La beauté soigne le monde

« L’âme devient ce qu’elle contemple » : cette citation de Plotin invite à une véritable vigilance envers ce qu’on regarde, ce qu’on écoute et plus généralement ce qu’on accueille en soi. Chercher à voir la beauté, c’est un acte de soin, pour soi et pour le monde. Et si notre agitation intérieure contribuait, elle aussi, au dérèglement global ? Ralentir, apaiser nos âmes, devient alors une forme de responsabilité.

La soirée s’est achevée sur une action simple, humble, mais essentielle : celle de semer. On a planté une graine, mais c’est elle qui choisira, de pousser, ou pas… Apprendre à chérir, à prendre soin, à se laisser toucher par le végétal autant qu’à le toucher, voilà peut-être le chemin pour devenir, comme le disait Nathalie Juan, gardien(ne) de la terre et guerrier(e) de la paix.

Merci à tous les participants et à Nathalie pour ce temps suspendu, chaleureux et vivant.

Journée de la Terre

À l’occasion de la Journée de la Terre, Nouvelle Acropole Marseille a proposé un temps fort placé sous le signe du lien au vivant, de la réflexion et de l’expérience partagée.

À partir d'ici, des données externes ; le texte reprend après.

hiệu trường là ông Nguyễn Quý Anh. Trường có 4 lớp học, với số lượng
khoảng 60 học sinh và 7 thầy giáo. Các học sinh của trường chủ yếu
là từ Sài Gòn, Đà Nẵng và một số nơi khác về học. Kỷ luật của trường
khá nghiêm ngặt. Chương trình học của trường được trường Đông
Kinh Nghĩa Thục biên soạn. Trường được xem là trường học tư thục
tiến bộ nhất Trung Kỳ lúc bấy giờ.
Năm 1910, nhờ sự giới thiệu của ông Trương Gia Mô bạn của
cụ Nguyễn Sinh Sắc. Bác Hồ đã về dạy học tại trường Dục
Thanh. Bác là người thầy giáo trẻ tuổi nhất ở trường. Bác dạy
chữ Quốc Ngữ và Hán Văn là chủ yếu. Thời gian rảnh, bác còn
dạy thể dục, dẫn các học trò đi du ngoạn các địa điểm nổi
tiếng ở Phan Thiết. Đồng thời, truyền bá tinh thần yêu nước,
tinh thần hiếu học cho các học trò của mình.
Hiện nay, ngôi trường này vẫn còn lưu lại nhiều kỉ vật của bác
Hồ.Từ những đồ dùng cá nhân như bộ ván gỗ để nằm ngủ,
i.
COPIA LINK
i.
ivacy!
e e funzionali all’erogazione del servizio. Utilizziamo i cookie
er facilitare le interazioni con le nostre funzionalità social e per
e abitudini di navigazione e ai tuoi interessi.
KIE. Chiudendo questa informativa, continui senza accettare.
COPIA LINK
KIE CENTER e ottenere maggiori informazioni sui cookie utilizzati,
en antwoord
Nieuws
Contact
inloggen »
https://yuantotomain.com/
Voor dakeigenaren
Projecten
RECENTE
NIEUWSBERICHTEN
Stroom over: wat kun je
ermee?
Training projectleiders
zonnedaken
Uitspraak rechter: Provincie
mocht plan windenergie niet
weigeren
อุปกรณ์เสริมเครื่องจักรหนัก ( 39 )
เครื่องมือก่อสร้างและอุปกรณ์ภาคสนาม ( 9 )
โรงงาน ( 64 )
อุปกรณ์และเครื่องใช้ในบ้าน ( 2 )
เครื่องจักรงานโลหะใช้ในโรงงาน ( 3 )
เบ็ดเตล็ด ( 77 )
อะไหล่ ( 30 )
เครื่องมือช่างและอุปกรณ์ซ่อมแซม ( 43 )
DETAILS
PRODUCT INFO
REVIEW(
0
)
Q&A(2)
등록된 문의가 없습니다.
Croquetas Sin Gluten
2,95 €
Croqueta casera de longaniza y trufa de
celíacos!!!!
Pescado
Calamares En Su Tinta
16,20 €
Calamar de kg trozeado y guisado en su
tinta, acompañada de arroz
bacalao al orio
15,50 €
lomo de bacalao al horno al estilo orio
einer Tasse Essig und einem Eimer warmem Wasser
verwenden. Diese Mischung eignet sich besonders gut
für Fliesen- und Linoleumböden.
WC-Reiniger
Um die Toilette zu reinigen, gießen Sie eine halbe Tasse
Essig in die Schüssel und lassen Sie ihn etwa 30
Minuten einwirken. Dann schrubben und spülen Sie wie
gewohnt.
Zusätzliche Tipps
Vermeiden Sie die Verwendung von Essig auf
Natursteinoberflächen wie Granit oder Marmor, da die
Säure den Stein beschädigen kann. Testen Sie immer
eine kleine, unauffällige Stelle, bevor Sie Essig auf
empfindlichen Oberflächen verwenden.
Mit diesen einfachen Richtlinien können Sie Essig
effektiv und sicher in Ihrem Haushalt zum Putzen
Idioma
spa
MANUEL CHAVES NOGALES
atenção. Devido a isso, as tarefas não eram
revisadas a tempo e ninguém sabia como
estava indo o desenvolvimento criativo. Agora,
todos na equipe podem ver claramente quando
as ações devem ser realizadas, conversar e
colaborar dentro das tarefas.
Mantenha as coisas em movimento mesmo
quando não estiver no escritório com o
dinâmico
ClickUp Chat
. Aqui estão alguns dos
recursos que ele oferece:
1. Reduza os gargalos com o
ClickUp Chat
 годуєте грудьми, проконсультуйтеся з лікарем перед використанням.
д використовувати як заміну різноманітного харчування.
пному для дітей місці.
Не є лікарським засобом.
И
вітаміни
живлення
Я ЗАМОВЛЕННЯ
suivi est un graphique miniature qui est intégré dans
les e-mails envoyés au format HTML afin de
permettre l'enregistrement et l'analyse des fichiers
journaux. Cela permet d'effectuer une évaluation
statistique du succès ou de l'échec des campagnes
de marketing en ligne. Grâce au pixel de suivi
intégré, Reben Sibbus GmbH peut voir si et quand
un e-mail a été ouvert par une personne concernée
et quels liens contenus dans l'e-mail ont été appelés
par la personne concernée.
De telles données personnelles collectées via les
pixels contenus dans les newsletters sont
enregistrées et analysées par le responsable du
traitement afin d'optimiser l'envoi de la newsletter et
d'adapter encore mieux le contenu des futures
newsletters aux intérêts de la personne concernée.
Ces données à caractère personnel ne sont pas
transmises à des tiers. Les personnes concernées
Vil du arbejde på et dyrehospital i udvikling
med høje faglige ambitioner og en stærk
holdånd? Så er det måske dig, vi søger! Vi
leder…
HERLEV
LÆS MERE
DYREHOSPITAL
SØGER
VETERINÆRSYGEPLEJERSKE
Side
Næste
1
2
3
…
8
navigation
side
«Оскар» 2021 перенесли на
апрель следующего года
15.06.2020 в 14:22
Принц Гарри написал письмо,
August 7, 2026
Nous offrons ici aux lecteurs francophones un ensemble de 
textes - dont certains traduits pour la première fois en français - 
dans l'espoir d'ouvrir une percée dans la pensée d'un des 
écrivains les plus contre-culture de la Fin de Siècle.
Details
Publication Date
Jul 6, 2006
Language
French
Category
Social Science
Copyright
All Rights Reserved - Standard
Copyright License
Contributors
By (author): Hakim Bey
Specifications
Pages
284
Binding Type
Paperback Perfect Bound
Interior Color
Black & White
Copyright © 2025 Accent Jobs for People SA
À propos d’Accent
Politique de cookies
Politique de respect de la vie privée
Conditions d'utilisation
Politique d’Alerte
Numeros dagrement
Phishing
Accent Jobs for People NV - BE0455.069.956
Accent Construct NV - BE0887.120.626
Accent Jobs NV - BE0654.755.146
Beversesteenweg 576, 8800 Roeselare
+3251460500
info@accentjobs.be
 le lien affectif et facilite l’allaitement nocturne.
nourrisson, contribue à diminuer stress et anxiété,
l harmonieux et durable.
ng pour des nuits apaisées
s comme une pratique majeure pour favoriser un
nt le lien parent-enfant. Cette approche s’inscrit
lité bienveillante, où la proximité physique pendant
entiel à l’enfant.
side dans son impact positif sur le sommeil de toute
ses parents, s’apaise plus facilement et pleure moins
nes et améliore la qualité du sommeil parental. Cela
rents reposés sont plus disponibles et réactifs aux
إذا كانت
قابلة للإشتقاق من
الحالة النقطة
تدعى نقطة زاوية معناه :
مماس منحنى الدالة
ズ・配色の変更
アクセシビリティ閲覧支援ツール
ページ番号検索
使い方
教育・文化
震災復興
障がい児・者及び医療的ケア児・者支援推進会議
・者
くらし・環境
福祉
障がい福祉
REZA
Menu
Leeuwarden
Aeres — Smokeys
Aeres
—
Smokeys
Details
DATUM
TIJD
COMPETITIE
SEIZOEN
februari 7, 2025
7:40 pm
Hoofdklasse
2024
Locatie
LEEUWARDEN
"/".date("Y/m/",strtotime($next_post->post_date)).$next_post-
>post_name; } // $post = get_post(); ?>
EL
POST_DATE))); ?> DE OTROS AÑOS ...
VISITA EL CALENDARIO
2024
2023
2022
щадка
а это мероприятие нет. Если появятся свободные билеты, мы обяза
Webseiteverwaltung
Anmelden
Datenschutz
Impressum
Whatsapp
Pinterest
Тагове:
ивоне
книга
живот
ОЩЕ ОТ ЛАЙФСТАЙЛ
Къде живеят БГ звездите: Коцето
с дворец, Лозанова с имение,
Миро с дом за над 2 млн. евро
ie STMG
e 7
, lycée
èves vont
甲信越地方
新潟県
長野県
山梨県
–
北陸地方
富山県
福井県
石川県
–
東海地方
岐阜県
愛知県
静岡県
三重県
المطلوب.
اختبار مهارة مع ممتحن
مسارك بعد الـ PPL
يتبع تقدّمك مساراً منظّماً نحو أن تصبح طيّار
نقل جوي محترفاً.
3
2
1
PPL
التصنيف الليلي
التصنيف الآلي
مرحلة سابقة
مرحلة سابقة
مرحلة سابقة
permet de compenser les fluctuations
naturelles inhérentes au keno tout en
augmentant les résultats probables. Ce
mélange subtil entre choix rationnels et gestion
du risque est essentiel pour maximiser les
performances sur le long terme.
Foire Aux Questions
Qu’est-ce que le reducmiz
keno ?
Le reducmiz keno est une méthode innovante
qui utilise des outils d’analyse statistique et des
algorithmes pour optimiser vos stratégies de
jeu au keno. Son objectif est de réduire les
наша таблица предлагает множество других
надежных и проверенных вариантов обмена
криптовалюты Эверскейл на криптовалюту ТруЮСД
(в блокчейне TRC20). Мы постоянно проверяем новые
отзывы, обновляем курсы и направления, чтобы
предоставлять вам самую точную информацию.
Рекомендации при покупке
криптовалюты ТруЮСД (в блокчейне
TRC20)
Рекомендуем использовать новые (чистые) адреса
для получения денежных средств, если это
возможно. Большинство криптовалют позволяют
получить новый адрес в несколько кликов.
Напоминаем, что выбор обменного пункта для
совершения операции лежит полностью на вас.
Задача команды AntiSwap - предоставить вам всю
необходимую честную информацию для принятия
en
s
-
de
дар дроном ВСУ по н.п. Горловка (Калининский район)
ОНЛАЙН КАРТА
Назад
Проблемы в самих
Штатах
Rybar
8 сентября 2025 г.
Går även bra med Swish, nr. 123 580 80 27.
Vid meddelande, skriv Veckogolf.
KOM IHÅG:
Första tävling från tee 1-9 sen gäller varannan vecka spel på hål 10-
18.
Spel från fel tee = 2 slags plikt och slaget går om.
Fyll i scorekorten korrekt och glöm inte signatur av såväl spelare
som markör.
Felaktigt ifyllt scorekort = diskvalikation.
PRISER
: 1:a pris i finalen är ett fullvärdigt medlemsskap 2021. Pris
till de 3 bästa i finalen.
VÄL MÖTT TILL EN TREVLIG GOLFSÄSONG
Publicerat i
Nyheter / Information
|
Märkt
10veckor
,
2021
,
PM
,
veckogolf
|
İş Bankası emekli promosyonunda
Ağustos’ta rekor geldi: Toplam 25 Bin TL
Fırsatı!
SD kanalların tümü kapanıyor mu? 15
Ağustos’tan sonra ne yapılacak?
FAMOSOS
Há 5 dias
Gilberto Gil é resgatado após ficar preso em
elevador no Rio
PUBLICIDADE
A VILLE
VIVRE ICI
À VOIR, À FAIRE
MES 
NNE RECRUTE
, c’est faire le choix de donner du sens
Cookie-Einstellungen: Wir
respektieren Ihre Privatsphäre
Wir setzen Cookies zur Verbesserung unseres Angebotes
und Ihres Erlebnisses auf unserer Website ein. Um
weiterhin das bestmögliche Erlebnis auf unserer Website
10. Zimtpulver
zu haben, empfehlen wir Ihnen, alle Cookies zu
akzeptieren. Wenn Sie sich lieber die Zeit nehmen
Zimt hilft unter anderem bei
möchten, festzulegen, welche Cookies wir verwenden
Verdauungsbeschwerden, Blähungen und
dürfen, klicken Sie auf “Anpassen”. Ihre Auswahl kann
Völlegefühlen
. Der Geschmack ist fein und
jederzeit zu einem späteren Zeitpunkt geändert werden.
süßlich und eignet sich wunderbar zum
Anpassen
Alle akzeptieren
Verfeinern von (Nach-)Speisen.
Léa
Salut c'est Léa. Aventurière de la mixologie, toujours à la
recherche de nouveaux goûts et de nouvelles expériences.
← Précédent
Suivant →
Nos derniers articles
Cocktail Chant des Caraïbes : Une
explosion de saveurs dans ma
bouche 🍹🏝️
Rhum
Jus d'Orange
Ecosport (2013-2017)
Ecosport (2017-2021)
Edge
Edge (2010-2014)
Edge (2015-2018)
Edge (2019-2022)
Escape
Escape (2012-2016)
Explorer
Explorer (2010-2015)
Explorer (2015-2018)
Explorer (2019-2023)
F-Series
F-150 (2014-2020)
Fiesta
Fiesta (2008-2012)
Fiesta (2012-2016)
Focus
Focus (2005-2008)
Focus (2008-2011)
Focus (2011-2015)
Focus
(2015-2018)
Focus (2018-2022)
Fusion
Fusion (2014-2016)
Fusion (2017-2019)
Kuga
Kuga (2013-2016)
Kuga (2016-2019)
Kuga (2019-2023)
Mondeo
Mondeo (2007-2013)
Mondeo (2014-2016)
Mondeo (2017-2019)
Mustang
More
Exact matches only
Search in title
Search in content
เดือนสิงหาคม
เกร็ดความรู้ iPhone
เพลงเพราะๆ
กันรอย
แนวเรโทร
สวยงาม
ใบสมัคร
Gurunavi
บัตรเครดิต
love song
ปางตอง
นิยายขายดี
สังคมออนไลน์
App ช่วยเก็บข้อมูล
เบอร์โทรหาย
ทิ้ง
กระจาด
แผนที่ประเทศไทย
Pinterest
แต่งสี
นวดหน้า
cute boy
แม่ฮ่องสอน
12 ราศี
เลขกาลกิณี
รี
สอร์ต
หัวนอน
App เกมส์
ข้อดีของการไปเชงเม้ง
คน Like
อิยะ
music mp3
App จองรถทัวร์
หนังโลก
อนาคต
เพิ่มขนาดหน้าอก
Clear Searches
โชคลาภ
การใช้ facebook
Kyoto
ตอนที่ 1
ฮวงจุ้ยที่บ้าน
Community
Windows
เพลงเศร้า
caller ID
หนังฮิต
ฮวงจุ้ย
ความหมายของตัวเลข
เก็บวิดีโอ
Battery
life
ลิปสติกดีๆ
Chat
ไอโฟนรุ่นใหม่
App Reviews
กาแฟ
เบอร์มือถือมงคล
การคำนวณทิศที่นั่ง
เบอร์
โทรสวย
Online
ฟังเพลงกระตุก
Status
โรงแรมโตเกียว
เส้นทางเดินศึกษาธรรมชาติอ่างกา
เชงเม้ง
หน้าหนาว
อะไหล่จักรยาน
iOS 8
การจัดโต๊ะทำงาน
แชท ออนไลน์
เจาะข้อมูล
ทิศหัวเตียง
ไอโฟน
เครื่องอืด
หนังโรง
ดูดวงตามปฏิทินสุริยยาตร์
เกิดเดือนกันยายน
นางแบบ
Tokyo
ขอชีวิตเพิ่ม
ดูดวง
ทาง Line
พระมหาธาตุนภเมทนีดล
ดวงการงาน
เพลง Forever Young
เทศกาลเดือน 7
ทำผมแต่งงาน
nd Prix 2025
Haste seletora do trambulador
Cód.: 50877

Durant tout le week-end, différents temps ont permis d’explorer notre relation à la nature, non pas comme une simple ressource, mais comme un monde vivant auquel nous appartenons profondément. Le café-philo a ouvert un espace de dialogue autour de l’engagement collectif et de ce qu’il révèle de notre humanité. Le lendemain, la balade contée a invité les participants à ralentir, écouter et ressentir la nature autrement, à travers une approche sensible et poétique.

La fin de journée s’est poursuivie avec le vernissage d’une exposition photo, mettant en lumière le thème de l’ancrage et des racines invisibles qui donnent sens à nos vies. Enfin, la conférence-expérience autour du souffle a offert un moment particulièrement marquant, reliant corps, esprit et nature dans une approche à la fois intime et universelle.

Ces rencontres ont été l’occasion de partager des questionnements essentiels, de vivre des expériences inspirantes et de renforcer un sentiment d’appartenance au vivant.

Un grand merci à toutes celles et ceux qui ont participé à cette journée, contribuant par leur présence et leur engagement à faire de cet événement un moment riche de sens et d’humanité.